Hi all, newbie here who happened to stumble upon this thread while reading about an ASUS router that I was planning on purchasing.

Are there any guidelines on best practice settings or steps I should take to minimise the possibility of this happening if I do purchase the router?

Thanks in advance!

 

[ColinTaylor]

Hi all, newbie here who happened to stumble upon this thread while reading about an ASUS router that I was planning on purchasing.

Are there any guidelines on settings or steps I should take if I do purchase the router?

Thanks in advance!

Just keep the router's firmware updated and follow the usual personal behaviour to minimise the risk of malware/viruses on your devices.

 

[bennor]

Are there any guidelines on best practice settings or steps I should take to minimise the possibility of this happening if I do purchase the router?

Same security suggestion as with any internet facing device. Keep the firmware updated to the latest, and limit or block any access to the router/device from the internet side.

One of the ways it is thought routers were affected by the malware discussed in this thread is through the Asus AiCloud feature on the router.
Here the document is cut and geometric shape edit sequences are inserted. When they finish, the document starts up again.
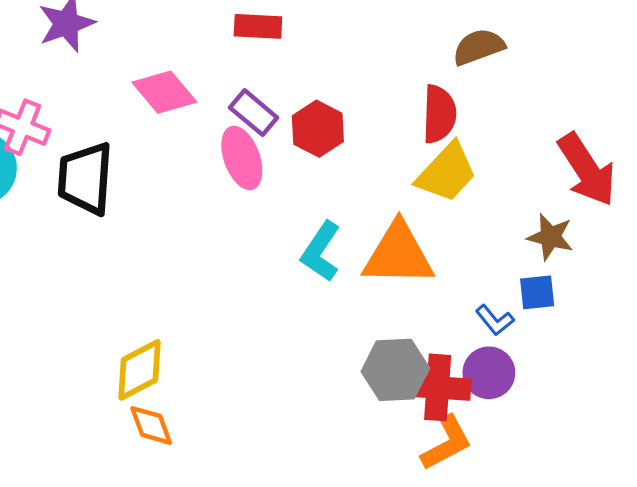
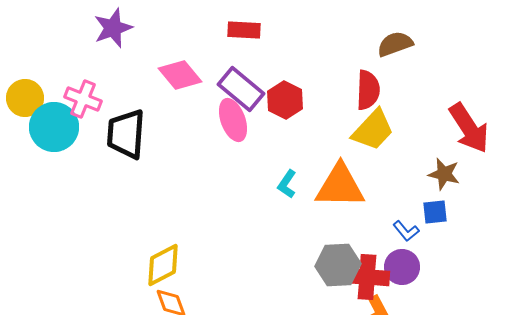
purple rectangle: (254, 113) -> (241, 89), size x1.4
cyan L-shape: (321, 251) -> (287, 184), size x0.7

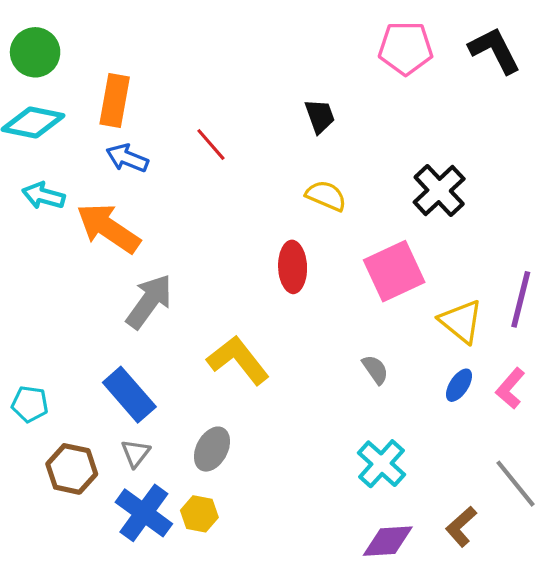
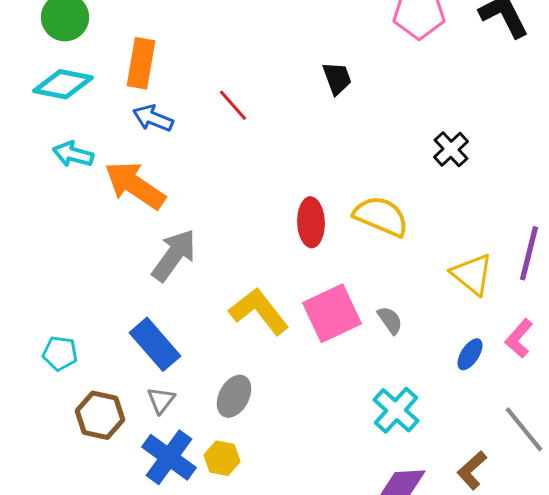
black cross: (439, 191) -> (451, 149), size x0.7
yellow semicircle: (326, 196) -> (381, 216), moved, size x1.4
pink square: (394, 271) -> (332, 313), moved
blue ellipse: (459, 385) -> (470, 354), moved

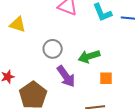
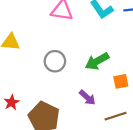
purple arrow: (66, 76) -> (87, 98), moved, size x0.7

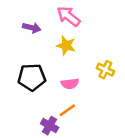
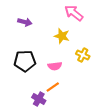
pink arrow: (69, 16) -> (74, 13), moved
yellow star: (66, 45) -> (62, 36), moved

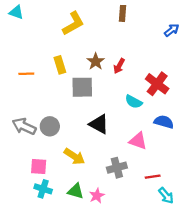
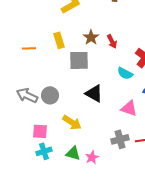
red arrow: (119, 66) -> (112, 41), turned -56
gray cross: (117, 168) -> (120, 139), moved
cyan cross: (43, 189) -> (44, 151), turned -35

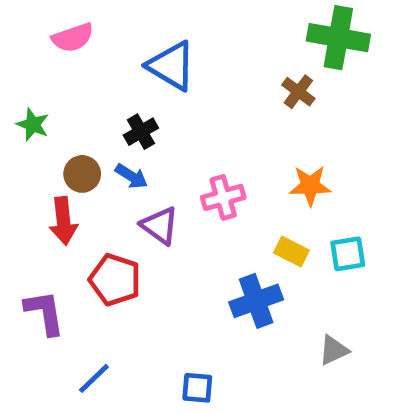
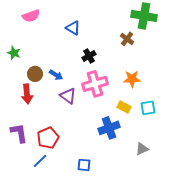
blue triangle: (171, 66) -> (73, 28), size x0.7
black cross: (141, 132) -> (89, 56), moved
pink cross: (223, 197) -> (95, 84), size x1.4
red pentagon: (115, 280) -> (48, 138), moved, turned 30

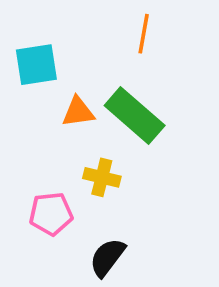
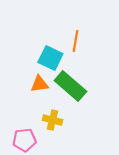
cyan square: (36, 65) -> (50, 58), moved, turned 35

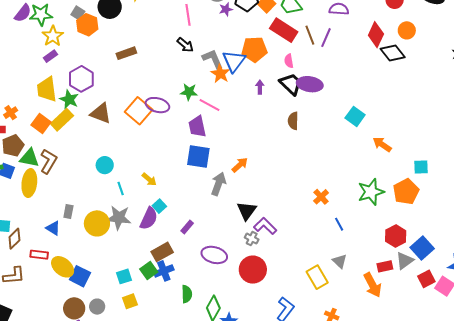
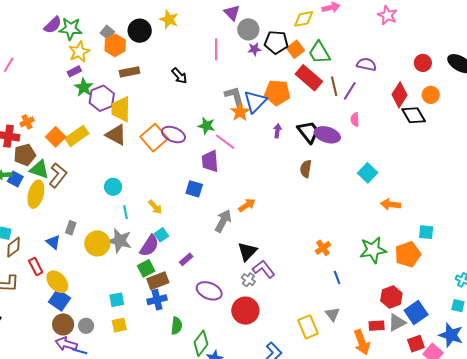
black arrow: (185, 45) -> (179, 76), moved
brown rectangle: (126, 53) -> (130, 72), moved
pink semicircle: (289, 61) -> (355, 119), moved
yellow trapezoid: (47, 89) -> (121, 109), moved
green star: (69, 99) -> (84, 87), moved
orange arrow: (382, 144) -> (391, 204), turned -36
blue square: (198, 157) -> (194, 189), moved, size x0.7
red rectangle: (39, 255) -> (36, 266), turned 48
green square: (149, 271) -> (146, 268), moved
blue square: (80, 276) -> (60, 300), moved

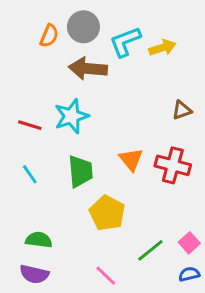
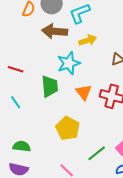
yellow arrow: (162, 48) -> (88, 40), moved
cyan star: (72, 116) -> (69, 63), moved
green trapezoid: (80, 171) -> (50, 86), moved

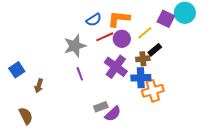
The AiCloud feature, when enabled, allows remote (off site) access to a USB drive attached to the router and or local network devices behind that router. It is also generally advised to disable WAN/internet facing access to SSH and the router's login administration page.

PS: What follows is typically what Asus suggests for their EOL routers which is a good starting point and enable only those services that are explicitly needed.

Disable any services accessible from the internet, including:
1. AiCloud
2. Remote access from WAN
3. Port forwarding
4. DDNS
5. VPN server
6. DMZ
7. Port triggering
8. FTP

 

[Kingp1n]

Disable any services accessible from the internet, including:

2. Remote access from WAN

Thanks for this. I recently reinstall the Asus app and didn't realize I accidentally chose to enable remote access/connection. It's off again!

 

[bennor]

I recently reinstall the Asus app and didn't realize I accidentally chose to enable remote access/connection. It's off again!

Yes, its something not many may realize when they install/use the Asus app. They may inadvertently enable the WAN access on the router. Always good to periodically check the router configuration to ensure that various WAN facing options are disabled (assuming one wants them disabled).

Edit to add: And one can use the AiProtection Router Security Assessment scan button to see if certain options are enabled. Even when AiProtection is disabled the Router Security Assessment will still warn you if one of the items on it's check list is enabled.